A princípio, acho uma excelente ideia você ter planos que foquem na prevenção, na atenção primária, na universalização do acesso, especialmente para os grupos populacionais que não usam tanto os serviços, como os mais jovens. Mas é importante não fragmentar em excesso porque isso pode diminuir escala e aumentar a competição por recursos profissionais, por exemplo. O que acontece quando você tem cobertura somente ambulatorial é que as pessoas, ao precisar de procedimentos mais complexos, voltam para o sistema público e começam do zero, repetem todos os exames. Esse sistema de informação sobre o paciente precisaria ser integrado para não haver desperdício. As mudanças podem ser boas desde que sob uma perspectiva de maior integração com o setor público. Integrar as bases de dados do SUS é um desafio e um segundo passo seria essa integração com a da Saúde Suplementar. Temos soluções tecnológicas para isso. Falta mesmo dar o primeiro passo.

Como o nosso sistema é visto hoje no exterior?

É um exemplo para outros países de renda média.

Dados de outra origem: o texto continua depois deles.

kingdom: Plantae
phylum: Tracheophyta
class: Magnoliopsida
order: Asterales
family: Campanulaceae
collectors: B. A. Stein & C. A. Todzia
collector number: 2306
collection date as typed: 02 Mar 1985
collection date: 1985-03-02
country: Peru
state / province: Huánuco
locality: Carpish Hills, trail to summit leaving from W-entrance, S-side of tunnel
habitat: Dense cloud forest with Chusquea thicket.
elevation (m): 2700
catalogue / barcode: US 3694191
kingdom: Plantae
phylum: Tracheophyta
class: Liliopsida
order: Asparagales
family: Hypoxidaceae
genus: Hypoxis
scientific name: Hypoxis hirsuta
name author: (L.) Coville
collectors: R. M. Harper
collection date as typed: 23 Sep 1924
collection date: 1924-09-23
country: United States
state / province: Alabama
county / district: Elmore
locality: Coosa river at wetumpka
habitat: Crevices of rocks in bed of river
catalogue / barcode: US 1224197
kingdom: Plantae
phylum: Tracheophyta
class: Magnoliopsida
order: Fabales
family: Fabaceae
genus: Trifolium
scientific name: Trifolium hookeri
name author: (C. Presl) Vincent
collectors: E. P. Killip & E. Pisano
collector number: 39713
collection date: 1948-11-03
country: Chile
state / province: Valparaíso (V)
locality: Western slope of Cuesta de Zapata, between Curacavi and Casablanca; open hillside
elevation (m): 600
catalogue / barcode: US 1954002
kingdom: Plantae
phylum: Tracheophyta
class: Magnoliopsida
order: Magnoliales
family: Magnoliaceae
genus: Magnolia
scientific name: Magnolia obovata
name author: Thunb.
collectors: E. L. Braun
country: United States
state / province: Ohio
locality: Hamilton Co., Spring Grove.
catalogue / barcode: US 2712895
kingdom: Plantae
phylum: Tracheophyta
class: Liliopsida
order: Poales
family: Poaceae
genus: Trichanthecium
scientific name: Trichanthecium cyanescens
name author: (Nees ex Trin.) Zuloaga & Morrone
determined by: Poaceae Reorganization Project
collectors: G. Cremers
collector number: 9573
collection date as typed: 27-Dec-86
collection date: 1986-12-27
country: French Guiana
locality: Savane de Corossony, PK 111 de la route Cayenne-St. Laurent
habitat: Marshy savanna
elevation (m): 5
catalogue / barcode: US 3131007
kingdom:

O Brasil foi inovador quando lançou o programa dos agentes comunitários de saúde e depois o Saúde da Família. Por outro lado, enfrenta desafios peculiares. Para mencionar dois, temos o da desigualdade socioeconômica, que é muito grande no País, e o envelhecimento populacional. Apesar das conquistas muito importantes, são cenários que podem colocá-las em risco. Algumas questões estruturais não avançaram, como essa do público e do privado. Enquanto outros sistemas de saúde são mais híbridos, no Brasil temos esse tabu de ter que ser financiamento público e provisão estatal. As organizações sociais da Saúde já mostraram resultados de maior eficiência onde foram contratadas. Mas, quando se fala em aumentar a atuação das OSs, ainda há muita resistência. Os médicos de Saúde da Família do NHS [National Health System, do Reino Unido] não são funcionários públicos. São entes privados que têm contrato com o sistema de Saúde inglês. Para garantir a universalidade, é importante que a pessoa não pague e que os gastos públicos sejam direcionados aos mais pobres. No entanto, do ponto de vista da eficiência, não interessa se a natureza do serviço é pública ou privada; importa que o atendimento seja de qualidade e resolva o problema de saúde do cidadão.